Pentagon Agency's Contracts Reviewed
Pentagon Agency's Contracts Reviewed
By Walter Pincus
Washington Post Staff Writer
Friday, March 3, 2006; A04
Federal investigators are looking into contracts awarded by the Pentagon's newest and fastest-growing intelligence agency, the Counterintelligence Field Activity, which has spent more than $1 billion, mostly for outsourced services, since its establishment in late 2002, according to administration and congressional sources.
The review is an outgrowth of the continuing investigation that resulted in charges against Randy "Duke" Cunningham (R-Calif.), who resigned from Congress in November and is scheduled to be sentenced today after pleading guilty to tax evasion and conspiracy to take $2.4 million in bribes.
In pre-sentencing documents filed this week, prosecutors said that in fiscal 2003 legislation, Cunningham set aside, or earmarked, $6.3 million for work to be done "to benefit" CIFA shortly after the agency was created. The contract went to MZM Inc., a company run by Mitchell J. Wade, who recently pleaded guilty to conspiring to bribe Cunningham.
Also this week, prosecutors released a letter dated Feb. 24, 2004, from Cunningham to CIFA Director David A. Burtt II, in which the former member of the House defense appropriations subcommittee and the House Permanent Select Committee on Intelligence thanked the CIFA staff for supporting another multimillion-dollar program that involved MZM.

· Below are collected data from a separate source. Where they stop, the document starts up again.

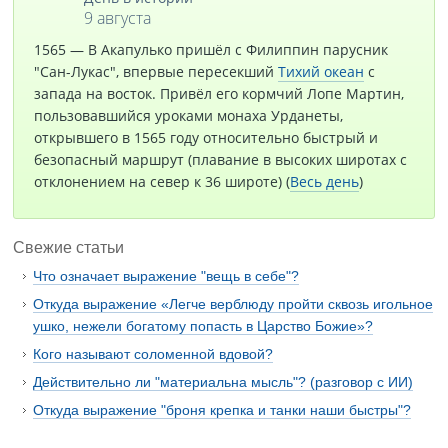
9 августа
1565 — В Акапулько пришёл с Филиппин парусник
"Сан-Лукас", впервые пересекший
Тихий океан
с
запада на восток. Привёл его кормчий Лопе Мартин,
пользовавшийся уроками монаха Урданеты,
открывшего в 1565 году относительно быстрый и
безопасный маршрут (плавание в высоких широтах с
отклонением на север к 36 широте) (
Весь день
)
Свежие статьи
Что означает выражение "вещь в себе"?
Откуда выражение «Легче верблюду пройти сквозь игольное
ушко, нежели богатому попасть в Царство Божие»?
Кого называют соломенной вдовой?
Действительно ли "материальна мысль"? (разговор с ИИ)
Откуда выражение "броня крепка и танки наши быстры"?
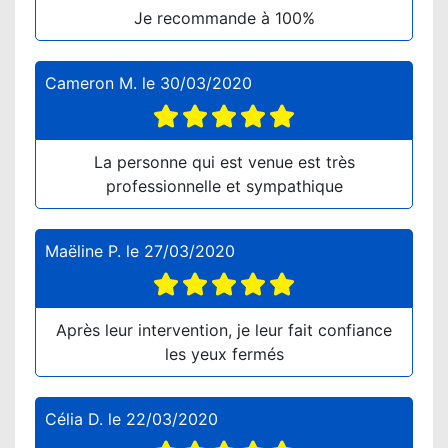
Je recommande à 100%
Cameron M.
le
30/03/2020
La personne qui est venue est très
professionnelle et sympathique
Maëline P.
le
27/03/2020
Après leur intervention, je leur fait confiance
les yeux fermés
Célia D.
le
22/03/2020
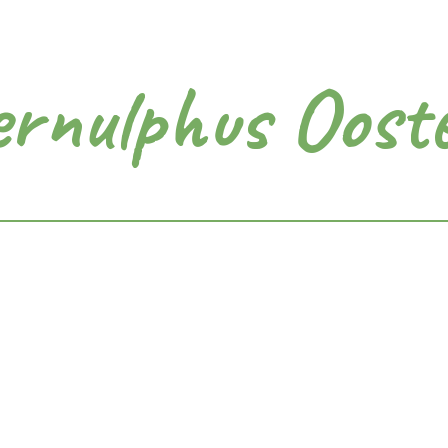
ernulphus Oost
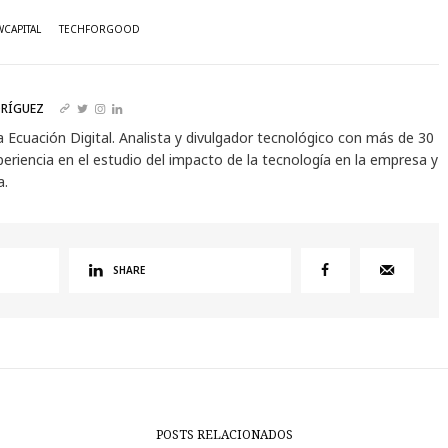
CAPITAL
TECHFORGOOD
RÍGUEZ
a Ecuación Digital. Analista y divulgador tecnológico con más de 30
eriencia en el estudio del impacto de la tecnología en la empresa y
a.
SHARE
POSTS RELACIONADOS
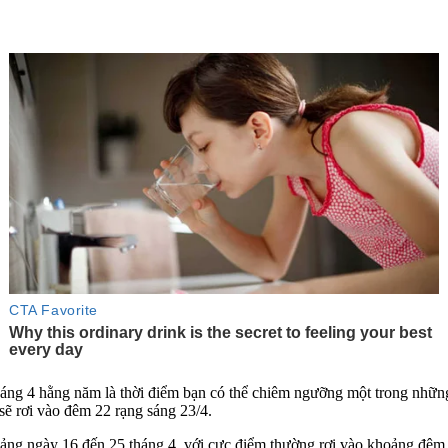
áng 4 hằng năm là thời điểm bạn có thể chiêm ngưỡng một trong những
y sẽ rơi vào đêm 22 rạng sáng 23/4.
oảng ngày 16 đến 25 tháng 4, với cực điểm thường rơi vào khoảng đêm 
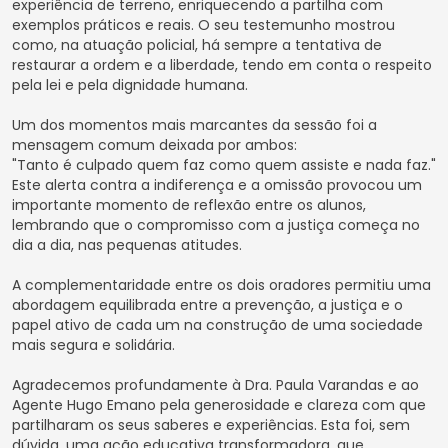
experiência de terreno, enriquecendo a partilha com
exemplos práticos e reais. O seu testemunho mostrou
como, na atuação policial, há sempre a tentativa de
restaurar a ordem e a liberdade, tendo em conta o respeito
pela lei e pela dignidade humana.
Um dos momentos mais marcantes da sessão foi a
mensagem comum deixada por ambos:
"Tanto é culpado quem faz como quem assiste e nada faz."
Este alerta contra a indiferença e a omissão provocou um
importante momento de reflexão entre os alunos,
lembrando que o compromisso com a justiça começa no
dia a dia, nas pequenas atitudes.
A complementaridade entre os dois oradores permitiu uma
abordagem equilibrada entre a prevenção, a justiça e o
papel ativo de cada um na construção de uma sociedade
mais segura e solidária.
Agradecemos profundamente à Dra. Paula Varandas e ao
Agente Hugo Emano pela generosidade e clareza com que
partilharam os seus saberes e experiências. Esta foi, sem
dúvida, uma ação educativa transformadora, que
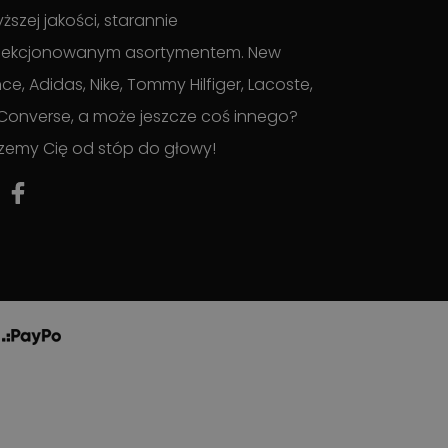
ższej jakości, starannie
lekcjonowanym asortymentem. New
ce, Adidas, Nike, Tommy Hilfiger, Lacoste,
Converse, a może jeszcze coś innego?
zemy Cię od stóp do głowy!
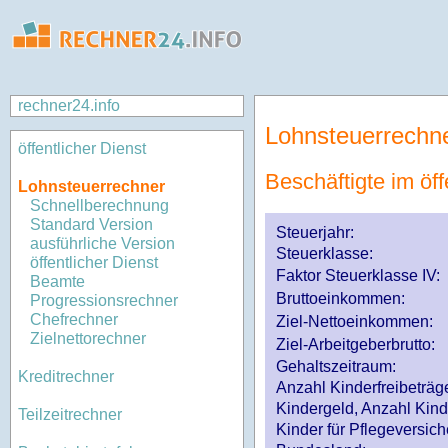
rechner24.info
Lohnsteuerrechn
öffentlicher Dienst
Beschäftigte im öff
Lohnsteuerrechner
Schnellberechnung
Standard Version
Steuerjahr:
ausführliche Version
Steuerklasse
:
öffentlicher Dienst
Faktor Steuerklasse IV:
Beamte
Bruttoeinkommen:
Progressionsrechner
Chefrechner
Ziel-Nettoeinkommen:
Zielnettorechner
Ziel-Arbeitgeberbrutto:
Gehaltszeitraum:
Kreditrechner
Anzahl Kinderfreibeträg
Kindergeld, Anzahl Kind
Teilzeitrechner
Kinder für Pflegeversi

CIFA, whose exact size and budget remain secret, was established in September 2002 to coordinate policy and oversee the counterintelligence activities of units within the military services and Pentagon agencies. In the past three years, it has grown to become an analytic and operational organization with nine directorates and widening authority focused primarily on protecting defense facilities and personnel from terrorist attacks. The agency was criticized after it was revealed in December that a database it managed held information on Americans who were peacefully protesting the war in Iraq at defense facilities and recruiting offices.
Officials said CIFA's contracting is under review by federal prosecutors as they continue to investigate the Cunningham corruption case, and by Defense Department officials. Pentagon officials declined to discuss CIFA's connections to the inquiry. "There is an ongoing review by appropriate organizations within the Department, and it would be premature to discuss any possible outcomes of that review," said a statement provided yesterday by Cmdr. Gregory Hicks, a Defense Department public affairs officer who also serves as CIFA's spokesman.
Burtt has said that about 70 percent of CIFA's funding is contracted out and that his agency may soon absorb the Defense Security Service, the Pentagon outfit that monitors handling of classified government information by contractors.
CIFA has had a connection to MZM dating to its formation, said congressional and administration sources who spoke on the condition of anonymity because of the ongoing investigations. Burtt, who was a deputy assistant secretary of defense for counterintelligence at the time of the Sept. 11, 2001, attacks, developed the concept for CIFA.
A consultant to Burtt on the CIFA project was retired Lt. Gen. James C. King, who joined MZM after retiring in late 2001 as director of the Pentagon-based National Imagery and Mapping Agency. In August 2005, investment firm Veritas Capital bought MZM and changed its name to Athena Innovative Solutions Inc. King, who replaced Wade as president of MZM in June 2005, has remained president of Athena. A spokesman for Athena said yesterday that neither King nor the company would comment on MZM or matters under investigation.
In late 2002, Cunningham made the contract for Wade's company, MZM, one of "his top priorities" in the defense appropriations bill, according to the prosecutors' pre-sentencing filing. After Congress approved the money, Wade told unnamed Defense Department officials they had to "work something up" that would provide a "real benefit to CIFA," according to the prosecutors' documents.
The resultant program saw more than $6 million spent for a mass data storage system supposedly for CIFA that, according to the prosecutorial document, included almost $5.4 million in profit for MZM and a subcontractor. "Adding insult to injury," the prosecutors wrote, "the final system sold to the government was never installed (as it was incompatible with CIFA's network system) and remains in storage in Arlington, Va."
In January 2004, Cunningham sought about $16.15 million to be added to the defense authorization bill for a CIFA "collaboration center." A month later, Cunningham wrote Burtt his thank you note about the center, adding: "I wish to endorse and support MZM, Inc.'s work." He concluded, "As the Collaboration Center is completed, I hope to help you inaugurate the center as I did at the inception of CIFA." Defense spokesman Hicks said he was unaware of a CIFA collaboration center.